> [To do]
Please write out every line of the records below word for word, changing nothing.

Dataset entries:

###

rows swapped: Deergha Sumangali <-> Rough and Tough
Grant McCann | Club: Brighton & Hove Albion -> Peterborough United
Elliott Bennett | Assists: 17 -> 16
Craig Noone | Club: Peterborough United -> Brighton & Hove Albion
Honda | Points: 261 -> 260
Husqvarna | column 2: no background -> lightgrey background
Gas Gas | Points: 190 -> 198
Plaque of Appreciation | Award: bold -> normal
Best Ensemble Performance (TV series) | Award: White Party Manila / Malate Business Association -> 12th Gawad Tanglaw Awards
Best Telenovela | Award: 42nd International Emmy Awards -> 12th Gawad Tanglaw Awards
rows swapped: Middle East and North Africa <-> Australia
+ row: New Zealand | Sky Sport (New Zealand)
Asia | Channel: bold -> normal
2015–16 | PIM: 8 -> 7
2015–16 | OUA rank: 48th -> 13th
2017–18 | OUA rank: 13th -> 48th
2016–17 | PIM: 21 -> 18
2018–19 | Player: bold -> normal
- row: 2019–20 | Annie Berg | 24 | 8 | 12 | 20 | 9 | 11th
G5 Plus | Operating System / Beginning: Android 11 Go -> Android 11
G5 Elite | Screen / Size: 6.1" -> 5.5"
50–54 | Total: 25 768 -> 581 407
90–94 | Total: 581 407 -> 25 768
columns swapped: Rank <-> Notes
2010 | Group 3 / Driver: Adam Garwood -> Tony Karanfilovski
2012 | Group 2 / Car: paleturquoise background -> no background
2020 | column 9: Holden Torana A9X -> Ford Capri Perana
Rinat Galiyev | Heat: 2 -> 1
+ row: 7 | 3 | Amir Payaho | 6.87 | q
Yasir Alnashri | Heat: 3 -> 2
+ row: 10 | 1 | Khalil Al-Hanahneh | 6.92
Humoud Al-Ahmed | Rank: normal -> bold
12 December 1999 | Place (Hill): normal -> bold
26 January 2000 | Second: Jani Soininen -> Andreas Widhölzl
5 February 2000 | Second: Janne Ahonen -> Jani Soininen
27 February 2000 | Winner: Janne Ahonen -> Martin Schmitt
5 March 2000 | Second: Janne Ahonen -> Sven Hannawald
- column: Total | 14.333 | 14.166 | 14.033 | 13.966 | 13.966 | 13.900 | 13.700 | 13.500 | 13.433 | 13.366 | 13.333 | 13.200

###

> [Expected output]
rows swapped: Deergha Sumangali <-> Rough and Tough
Grant McCann | Club: Brighton & Hove Albion -> Peterborough United
Elliott Bennett | Assists: 17 -> 16
Craig Noone | Club: Peterborough United -> Brighton & Hove Albion
Honda | Points: 261 -> 260
Husqvarna | column 2: no background -> lightgrey background
Gas Gas | Points: 190 -> 198
Plaque of Appreciation | Award: bold -> normal
Best Ensemble Performance (TV series) | Award: White Party Manila / Malate Business Association -> 12th Gawad Tanglaw Awards
Best Telenovela | Award: 42nd International Emmy Awards -> 12th Gawad Tanglaw Awards
rows swapped: Middle East and North Africa <-> Australia
+ row: New Zealand | Sky Sport (New Zealand)
Asia | Channel: bold -> normal
2015–16 | PIM: 8 -> 7
2015–16 | OUA rank: 48th -> 13th
2017–18 | OUA rank: 13th -> 48th
2016–17 | PIM: 21 -> 18
2018–19 | Player: bold -> normal
- row: 2019–20 | Annie Berg | 24 | 8 | 12 | 20 | 9 | 11th
G5 Plus | Operating System / Beginning: Android 11 Go -> Android 11
G5 Elite | Screen / Size: 6.1" -> 5.5"
50–54 | Total: 25 768 -> 581 407
90–94 | Total: 581 407 -> 25 768
columns swapped: Rank <-> Notes
2010 | Group 3 / Driver: Adam Garwood -> Tony Karanfilovski
2012 | Group 2 / Car: paleturquoise background -> no background
2020 | column 9: Holden Torana A9X -> Ford Capri Perana
Rinat Galiyev | Heat: 2 -> 1
+ row: 7 | 3 | Amir Payaho | 6.87 | q
Yasir Alnashri | Heat: 3 -> 2
+ row: 10 | 1 | Khalil Al-Hanahneh | 6.92
Humoud Al-Ahmed | Rank: normal -> bold
12 December 1999 | Place (Hill): normal -> bold
26 January 2000 | Second: Jani Soininen -> Andreas Widhölzl
5 February 2000 | Second: Janne Ahonen -> Jani Soininen
27 February 2000 | Winner: Janne Ahonen -> Martin Schmitt
5 March 2000 | Second: Janne Ahonen -> Sven Hannawald
- column: Total | 14.333 | 14.166 | 14.033 | 13.966 | 13.966 | 13.900 | 13.700 | 13.500 | 13.433 | 13.366 | 13.333 | 13.200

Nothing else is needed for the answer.